Burger and pasta stop in Terminal 1 airside
Bistrot sits airside in Terminal 1, just past passport control for Schengen departures, so you’re already through security when you see it. It’s a sit-down spot with a view of the T1 gate area, handy if your flight boards from one of the nearby low 20s gates.
Menu is classic Euro-airport mix: burgers, pizza, pasta, salads, and desserts, with mains usually around 40–60 RON. Coffee runs roughly 10–18 RON depending on espresso vs cappuccino, and a 0.5L local beer typically lands in the 18–25 RON range. Portions skew big enough that one main can cover you for a 2–3 hour flight.
Service is table-based, with staff generally flipping bills fast enough that a 45–60 minute sit-down is realistic before a short-haul departure. You pay at the table, card accepted and contactless working on Visa and Mastercard in recent reports. It’s open from early morning through late-evening departure banks, roughly 05:00 until the last big wave of flights around 22:00–23:00.
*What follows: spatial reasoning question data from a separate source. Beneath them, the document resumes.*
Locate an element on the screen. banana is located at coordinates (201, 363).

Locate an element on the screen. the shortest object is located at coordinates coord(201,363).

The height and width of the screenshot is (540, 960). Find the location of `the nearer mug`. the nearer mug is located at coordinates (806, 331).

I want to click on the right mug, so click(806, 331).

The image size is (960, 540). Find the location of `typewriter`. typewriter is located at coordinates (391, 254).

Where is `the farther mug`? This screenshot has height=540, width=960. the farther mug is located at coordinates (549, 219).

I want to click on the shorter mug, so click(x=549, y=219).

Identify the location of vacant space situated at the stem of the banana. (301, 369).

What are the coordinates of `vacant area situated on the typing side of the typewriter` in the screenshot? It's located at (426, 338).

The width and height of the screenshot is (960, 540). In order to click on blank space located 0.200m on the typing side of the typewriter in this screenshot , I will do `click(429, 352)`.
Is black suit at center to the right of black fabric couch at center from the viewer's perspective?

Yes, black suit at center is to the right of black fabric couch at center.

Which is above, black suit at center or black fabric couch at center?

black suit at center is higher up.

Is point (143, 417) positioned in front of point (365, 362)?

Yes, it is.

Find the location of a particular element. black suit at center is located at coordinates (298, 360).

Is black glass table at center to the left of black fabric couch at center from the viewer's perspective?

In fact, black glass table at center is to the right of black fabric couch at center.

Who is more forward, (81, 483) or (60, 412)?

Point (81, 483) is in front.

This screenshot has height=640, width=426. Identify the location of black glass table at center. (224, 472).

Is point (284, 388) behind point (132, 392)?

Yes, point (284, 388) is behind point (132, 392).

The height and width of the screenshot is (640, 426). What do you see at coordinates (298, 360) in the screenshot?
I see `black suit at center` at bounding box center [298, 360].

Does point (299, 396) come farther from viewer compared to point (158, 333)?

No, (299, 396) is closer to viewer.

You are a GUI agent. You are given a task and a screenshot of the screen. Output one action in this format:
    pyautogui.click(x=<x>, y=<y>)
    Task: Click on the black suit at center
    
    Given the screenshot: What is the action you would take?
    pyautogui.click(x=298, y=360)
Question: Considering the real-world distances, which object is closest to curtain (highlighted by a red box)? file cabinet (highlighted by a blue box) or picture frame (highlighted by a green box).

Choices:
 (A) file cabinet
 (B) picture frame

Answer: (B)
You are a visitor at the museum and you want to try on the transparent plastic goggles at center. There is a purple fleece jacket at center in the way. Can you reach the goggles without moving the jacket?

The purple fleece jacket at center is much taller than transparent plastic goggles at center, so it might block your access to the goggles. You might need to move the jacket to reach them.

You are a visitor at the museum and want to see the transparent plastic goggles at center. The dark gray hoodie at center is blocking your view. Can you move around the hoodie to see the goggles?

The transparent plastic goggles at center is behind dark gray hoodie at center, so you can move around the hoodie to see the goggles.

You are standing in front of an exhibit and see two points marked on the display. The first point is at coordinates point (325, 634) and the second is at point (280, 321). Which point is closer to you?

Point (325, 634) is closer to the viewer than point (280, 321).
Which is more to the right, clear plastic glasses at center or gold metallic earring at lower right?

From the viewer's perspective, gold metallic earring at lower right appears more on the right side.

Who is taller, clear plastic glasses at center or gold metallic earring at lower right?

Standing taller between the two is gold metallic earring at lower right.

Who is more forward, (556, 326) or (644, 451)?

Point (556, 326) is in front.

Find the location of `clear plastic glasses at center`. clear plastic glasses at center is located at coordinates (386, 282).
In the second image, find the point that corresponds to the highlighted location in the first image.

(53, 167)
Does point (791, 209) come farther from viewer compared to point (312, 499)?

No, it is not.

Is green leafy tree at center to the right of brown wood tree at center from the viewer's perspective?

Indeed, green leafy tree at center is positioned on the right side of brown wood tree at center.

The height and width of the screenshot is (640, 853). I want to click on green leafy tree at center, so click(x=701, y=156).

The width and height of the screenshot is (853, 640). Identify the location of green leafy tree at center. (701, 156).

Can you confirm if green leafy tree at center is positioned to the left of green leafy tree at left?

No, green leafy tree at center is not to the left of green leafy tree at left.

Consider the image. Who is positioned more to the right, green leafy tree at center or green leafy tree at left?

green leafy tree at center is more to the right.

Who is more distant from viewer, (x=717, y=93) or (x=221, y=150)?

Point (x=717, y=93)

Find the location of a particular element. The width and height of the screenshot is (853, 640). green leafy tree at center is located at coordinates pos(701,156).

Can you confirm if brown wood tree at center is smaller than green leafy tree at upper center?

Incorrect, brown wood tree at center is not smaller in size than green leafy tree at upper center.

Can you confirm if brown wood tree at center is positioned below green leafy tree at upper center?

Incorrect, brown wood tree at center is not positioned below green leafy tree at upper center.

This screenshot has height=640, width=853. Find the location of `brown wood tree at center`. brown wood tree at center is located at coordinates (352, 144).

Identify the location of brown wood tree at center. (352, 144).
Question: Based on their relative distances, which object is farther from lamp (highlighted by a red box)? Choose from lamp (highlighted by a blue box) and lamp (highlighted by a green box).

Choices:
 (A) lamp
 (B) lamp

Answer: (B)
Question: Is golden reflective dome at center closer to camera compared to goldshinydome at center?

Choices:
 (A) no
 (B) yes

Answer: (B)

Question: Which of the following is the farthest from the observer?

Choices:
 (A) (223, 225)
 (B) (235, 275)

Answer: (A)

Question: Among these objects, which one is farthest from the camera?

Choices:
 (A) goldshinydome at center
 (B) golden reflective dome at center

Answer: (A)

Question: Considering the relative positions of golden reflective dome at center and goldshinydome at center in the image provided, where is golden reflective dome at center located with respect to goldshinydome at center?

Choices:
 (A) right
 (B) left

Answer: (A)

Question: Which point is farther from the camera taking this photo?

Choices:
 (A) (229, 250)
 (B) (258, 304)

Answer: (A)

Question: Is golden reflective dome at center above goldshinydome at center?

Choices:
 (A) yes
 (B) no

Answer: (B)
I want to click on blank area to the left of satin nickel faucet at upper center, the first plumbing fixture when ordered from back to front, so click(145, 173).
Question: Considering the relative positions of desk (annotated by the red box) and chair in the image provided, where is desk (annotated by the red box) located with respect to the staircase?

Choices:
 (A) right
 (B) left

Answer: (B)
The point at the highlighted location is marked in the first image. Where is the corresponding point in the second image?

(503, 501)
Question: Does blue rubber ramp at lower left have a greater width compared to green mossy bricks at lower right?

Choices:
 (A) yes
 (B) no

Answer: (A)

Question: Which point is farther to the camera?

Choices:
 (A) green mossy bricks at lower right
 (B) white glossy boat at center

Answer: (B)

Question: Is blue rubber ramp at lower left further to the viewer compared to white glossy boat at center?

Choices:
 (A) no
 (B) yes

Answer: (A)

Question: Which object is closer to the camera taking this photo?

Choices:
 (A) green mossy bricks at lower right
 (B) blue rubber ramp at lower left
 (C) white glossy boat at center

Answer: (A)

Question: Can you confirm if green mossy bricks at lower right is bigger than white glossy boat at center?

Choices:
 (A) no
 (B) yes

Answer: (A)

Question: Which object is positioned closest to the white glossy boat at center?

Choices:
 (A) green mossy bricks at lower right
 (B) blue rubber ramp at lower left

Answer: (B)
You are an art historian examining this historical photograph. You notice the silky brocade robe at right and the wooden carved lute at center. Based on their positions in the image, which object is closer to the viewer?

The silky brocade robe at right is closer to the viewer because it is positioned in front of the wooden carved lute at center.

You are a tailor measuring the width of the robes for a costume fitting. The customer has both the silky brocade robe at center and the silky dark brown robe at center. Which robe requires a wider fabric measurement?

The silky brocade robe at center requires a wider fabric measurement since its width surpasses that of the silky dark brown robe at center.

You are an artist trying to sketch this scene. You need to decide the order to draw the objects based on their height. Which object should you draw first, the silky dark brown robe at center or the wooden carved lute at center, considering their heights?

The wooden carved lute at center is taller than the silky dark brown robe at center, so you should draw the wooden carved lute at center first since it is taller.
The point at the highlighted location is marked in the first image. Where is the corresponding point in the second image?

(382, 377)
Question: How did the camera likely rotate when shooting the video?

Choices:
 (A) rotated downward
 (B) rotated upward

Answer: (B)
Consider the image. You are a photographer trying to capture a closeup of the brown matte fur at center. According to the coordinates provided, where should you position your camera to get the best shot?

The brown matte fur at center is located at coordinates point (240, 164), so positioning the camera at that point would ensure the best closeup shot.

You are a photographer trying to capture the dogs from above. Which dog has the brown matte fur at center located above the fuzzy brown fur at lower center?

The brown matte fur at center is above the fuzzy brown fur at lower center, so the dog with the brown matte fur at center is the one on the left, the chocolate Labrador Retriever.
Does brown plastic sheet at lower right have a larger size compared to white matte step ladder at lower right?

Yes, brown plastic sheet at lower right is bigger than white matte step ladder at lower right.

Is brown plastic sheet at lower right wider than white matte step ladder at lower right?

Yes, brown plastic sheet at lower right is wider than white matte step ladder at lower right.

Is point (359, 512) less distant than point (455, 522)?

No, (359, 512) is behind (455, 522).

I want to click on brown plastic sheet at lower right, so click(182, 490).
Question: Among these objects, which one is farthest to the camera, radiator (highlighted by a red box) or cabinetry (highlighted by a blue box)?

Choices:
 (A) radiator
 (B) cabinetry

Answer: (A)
Food quality is standard airport casual: safe, not special. Pizzas and burgers are the safer bets over salads if you’re nervous about greens before a 3–4 hour ride. Expect fries, club sandwiches, and pasta with basic sauces rather than anything experimental. If you just need calories between two segments on the same PNR, one main and a water at about 8–10 EUR equivalent won’t feel outrageous by airport standards.
Watch your clock: service can slow when two or three A320s to EU hubs (Paris, Amsterdam, Vienna) all depart within 60–90 minutes. If your boarding pass shows a bus gate, be at the doors 30 minutes before departure and ask for the check as soon as your plates land.
Practical tip: For a 07:00–09:00 departure from T1, aim to sit down at Bistrot by 05:45–06:00 so you’re not eating with one eye on a closing gate.